#### PROBLEM TO SOLVE:
Render the lines as a Markdown table with the columns Row and Line. Start at the line containing "Políticas Públicas para a Mulher" and end at the line containing "connaissance vous permet d’anticiper", skipping blank lines and leaving the pictures out.
◆ ◆ ◆ ◆ ◆ ◆ ◆
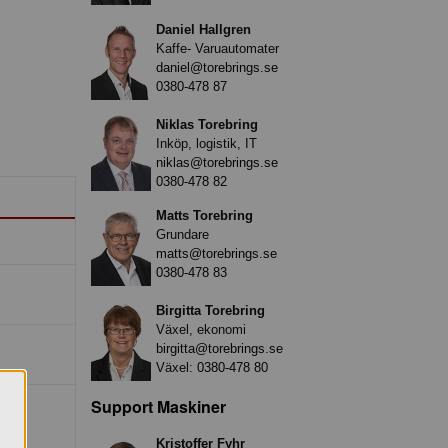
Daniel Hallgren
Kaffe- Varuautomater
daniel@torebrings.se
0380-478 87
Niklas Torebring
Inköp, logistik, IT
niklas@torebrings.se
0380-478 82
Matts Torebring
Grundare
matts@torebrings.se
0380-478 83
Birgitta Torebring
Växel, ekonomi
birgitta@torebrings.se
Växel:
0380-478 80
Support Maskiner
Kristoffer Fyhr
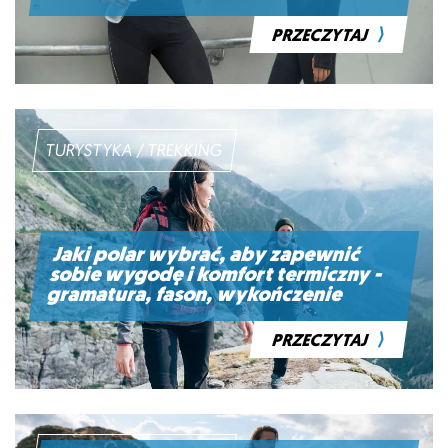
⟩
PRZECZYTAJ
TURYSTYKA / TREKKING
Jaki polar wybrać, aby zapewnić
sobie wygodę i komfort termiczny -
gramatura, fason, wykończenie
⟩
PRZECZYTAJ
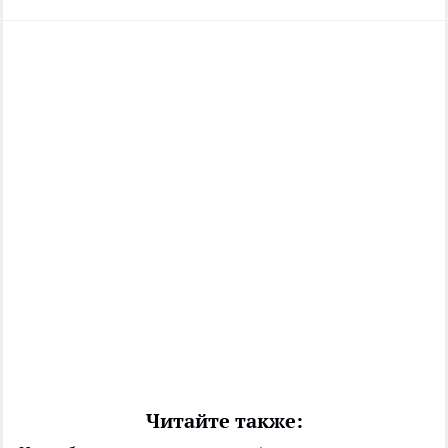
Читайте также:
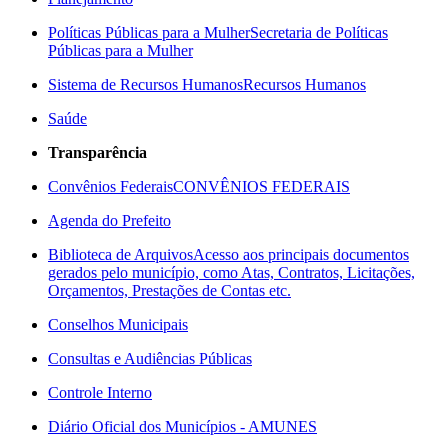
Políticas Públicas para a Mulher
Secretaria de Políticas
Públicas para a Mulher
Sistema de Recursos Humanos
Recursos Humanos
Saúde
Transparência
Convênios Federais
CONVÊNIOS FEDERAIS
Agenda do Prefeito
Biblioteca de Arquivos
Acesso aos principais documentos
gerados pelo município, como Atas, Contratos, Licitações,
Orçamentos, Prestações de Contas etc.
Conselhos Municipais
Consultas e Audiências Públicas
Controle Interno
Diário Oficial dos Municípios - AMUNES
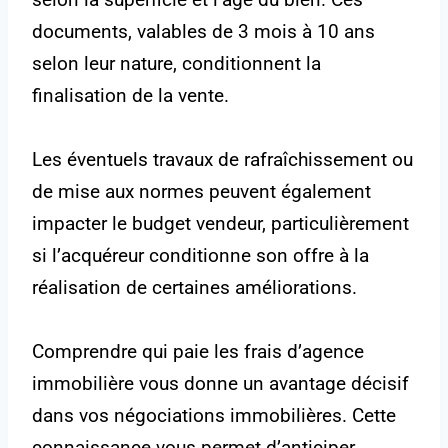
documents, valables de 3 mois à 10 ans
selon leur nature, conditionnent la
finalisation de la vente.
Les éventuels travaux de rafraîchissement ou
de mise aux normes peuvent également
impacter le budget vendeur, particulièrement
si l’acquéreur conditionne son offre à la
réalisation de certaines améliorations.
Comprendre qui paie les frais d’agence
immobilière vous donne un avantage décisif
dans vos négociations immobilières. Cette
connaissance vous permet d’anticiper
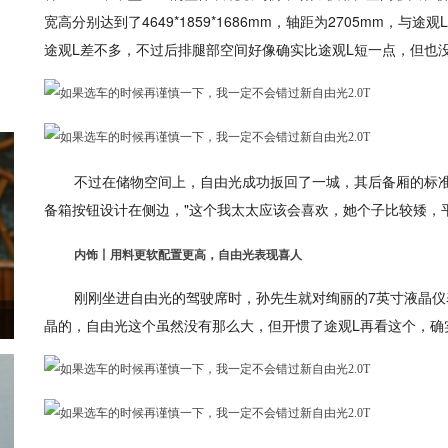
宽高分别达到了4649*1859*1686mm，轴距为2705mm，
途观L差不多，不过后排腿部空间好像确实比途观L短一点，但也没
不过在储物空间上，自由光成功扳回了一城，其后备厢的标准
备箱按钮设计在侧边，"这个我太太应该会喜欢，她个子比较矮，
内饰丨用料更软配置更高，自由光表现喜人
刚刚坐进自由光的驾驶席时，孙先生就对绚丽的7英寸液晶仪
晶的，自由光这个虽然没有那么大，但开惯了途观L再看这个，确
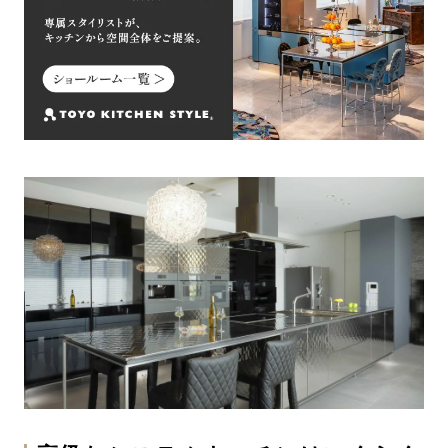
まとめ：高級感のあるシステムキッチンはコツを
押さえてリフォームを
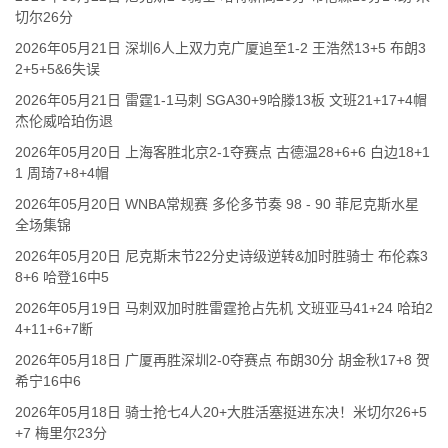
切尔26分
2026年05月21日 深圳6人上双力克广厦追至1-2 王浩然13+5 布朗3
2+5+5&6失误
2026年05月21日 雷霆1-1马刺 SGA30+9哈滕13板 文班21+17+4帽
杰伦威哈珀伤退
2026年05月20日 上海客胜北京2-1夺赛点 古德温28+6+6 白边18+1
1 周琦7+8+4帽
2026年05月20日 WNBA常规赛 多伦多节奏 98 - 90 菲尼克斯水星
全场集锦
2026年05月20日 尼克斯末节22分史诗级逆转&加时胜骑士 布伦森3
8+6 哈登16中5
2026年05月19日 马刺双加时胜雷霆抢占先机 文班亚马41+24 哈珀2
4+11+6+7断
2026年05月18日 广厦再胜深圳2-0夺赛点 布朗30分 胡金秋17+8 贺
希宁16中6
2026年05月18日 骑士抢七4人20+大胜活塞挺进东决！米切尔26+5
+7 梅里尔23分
◆ ◆ ◆ ◆ ◆ ◆ ◆
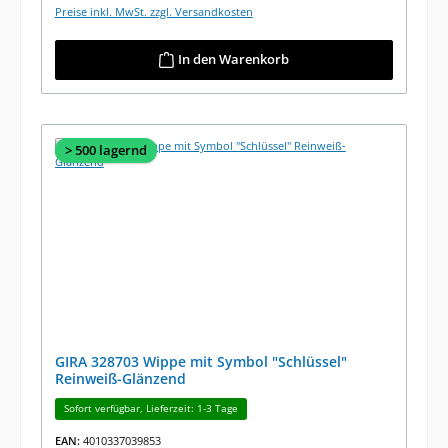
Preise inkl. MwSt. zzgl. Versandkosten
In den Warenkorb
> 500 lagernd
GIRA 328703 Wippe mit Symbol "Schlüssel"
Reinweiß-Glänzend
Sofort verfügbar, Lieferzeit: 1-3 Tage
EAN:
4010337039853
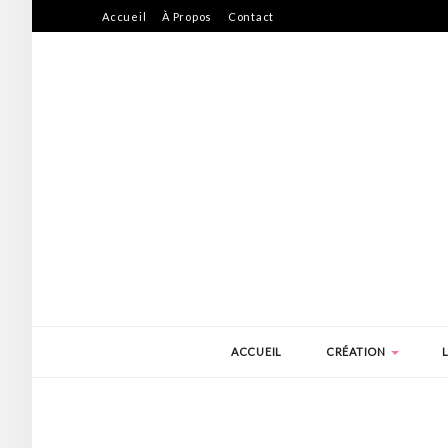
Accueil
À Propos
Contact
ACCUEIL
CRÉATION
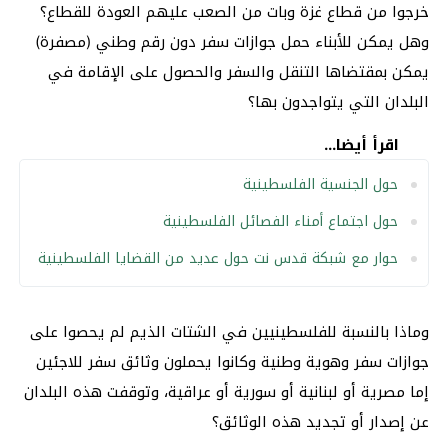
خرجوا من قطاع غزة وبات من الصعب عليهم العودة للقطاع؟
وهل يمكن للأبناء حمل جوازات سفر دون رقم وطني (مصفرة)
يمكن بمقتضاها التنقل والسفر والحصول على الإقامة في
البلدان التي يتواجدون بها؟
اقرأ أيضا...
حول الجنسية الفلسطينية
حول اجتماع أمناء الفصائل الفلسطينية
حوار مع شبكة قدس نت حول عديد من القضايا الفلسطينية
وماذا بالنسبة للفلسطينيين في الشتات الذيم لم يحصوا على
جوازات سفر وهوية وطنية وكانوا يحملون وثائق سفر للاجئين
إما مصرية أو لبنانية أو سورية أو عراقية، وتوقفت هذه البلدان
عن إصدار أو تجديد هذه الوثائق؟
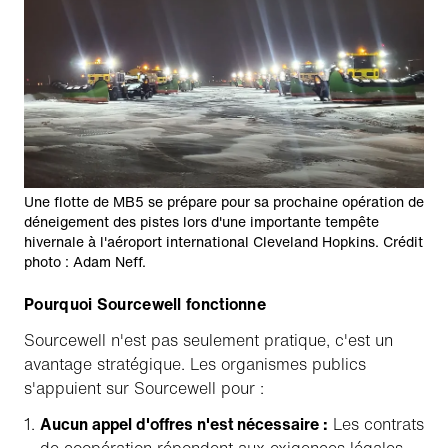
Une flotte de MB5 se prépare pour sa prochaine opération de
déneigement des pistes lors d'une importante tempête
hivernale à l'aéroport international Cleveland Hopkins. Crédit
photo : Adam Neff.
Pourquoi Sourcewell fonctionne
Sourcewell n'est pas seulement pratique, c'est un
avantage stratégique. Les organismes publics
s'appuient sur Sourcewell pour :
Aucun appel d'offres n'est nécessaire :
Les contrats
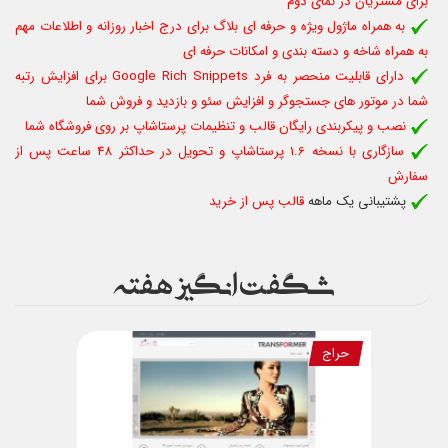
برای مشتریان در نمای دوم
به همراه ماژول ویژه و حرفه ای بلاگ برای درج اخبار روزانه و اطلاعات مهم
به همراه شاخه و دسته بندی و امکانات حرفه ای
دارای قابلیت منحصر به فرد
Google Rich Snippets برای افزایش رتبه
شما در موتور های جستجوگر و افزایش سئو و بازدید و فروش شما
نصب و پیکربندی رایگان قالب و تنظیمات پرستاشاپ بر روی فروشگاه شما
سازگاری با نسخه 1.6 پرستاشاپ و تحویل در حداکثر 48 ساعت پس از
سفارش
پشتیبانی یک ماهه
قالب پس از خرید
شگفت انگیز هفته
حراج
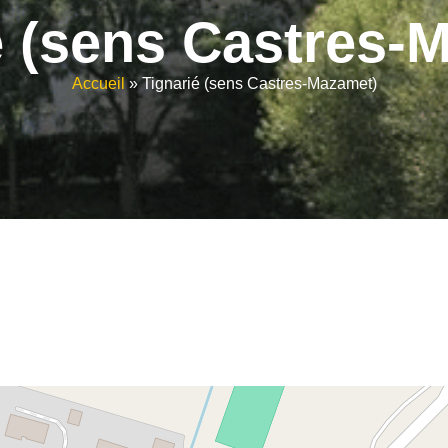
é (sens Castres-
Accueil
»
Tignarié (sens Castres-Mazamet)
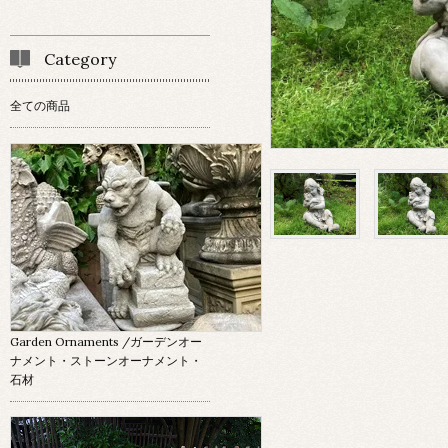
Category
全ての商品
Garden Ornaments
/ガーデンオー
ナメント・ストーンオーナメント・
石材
◆ ◆ ◆ ◆ ◆ ◆ ◆
#### OUTPUT OF THE TASK:
| Row | Line |
|---|---|
| 1 | Políticas Públicas para a Mulher |
| 2 | Secretaria de Políticas |
| 3 | Públicas para a Mulher |
| 4 | Sistema de Recursos Humanos |
| 5 | Recursos Humanos |
| 6 | Saúde |
| 7 | Transparência |
| 8 | Convênios Federais |
| 9 | CONVÊNIOS FEDERAIS |
| 10 | Agenda do Prefeito |
| 11 | Biblioteca de Arquivos |
| 12 | Acesso aos principais documentos |
| 13 | gerados pelo município, como Atas, Contratos, Licitações, |
| 14 | Orçamentos, Prestações de Contas etc. |
| 15 | Conselhos Municipais |
| 16 | Consultas e Audiências Públicas |
| 17 | Controle Interno |
| 18 | Diário Oficial dos Municípios - AMUNES |
| 19 | documents, valables de 3 mois à 10 ans |
| 20 | selon leur nature, conditionnent la |
| 21 | finalisation de la vente. |
| 22 | Les éventuels travaux de rafraîchissement ou |
| 23 | de mise aux normes peuvent également |
| 24 | impacter le budget vendeur, particulièrement |
| 25 | si l’acquéreur conditionne son offre à la |
| 26 | réalisation de certaines améliorations. |
| 27 | Comprendre qui paie les frais d’agence |
| 28 | immobilière vous donne un avantage décisif |
| 29 | dans vos négociations immobilières. Cette |
| 30 | connaissance vous permet d’anticiper |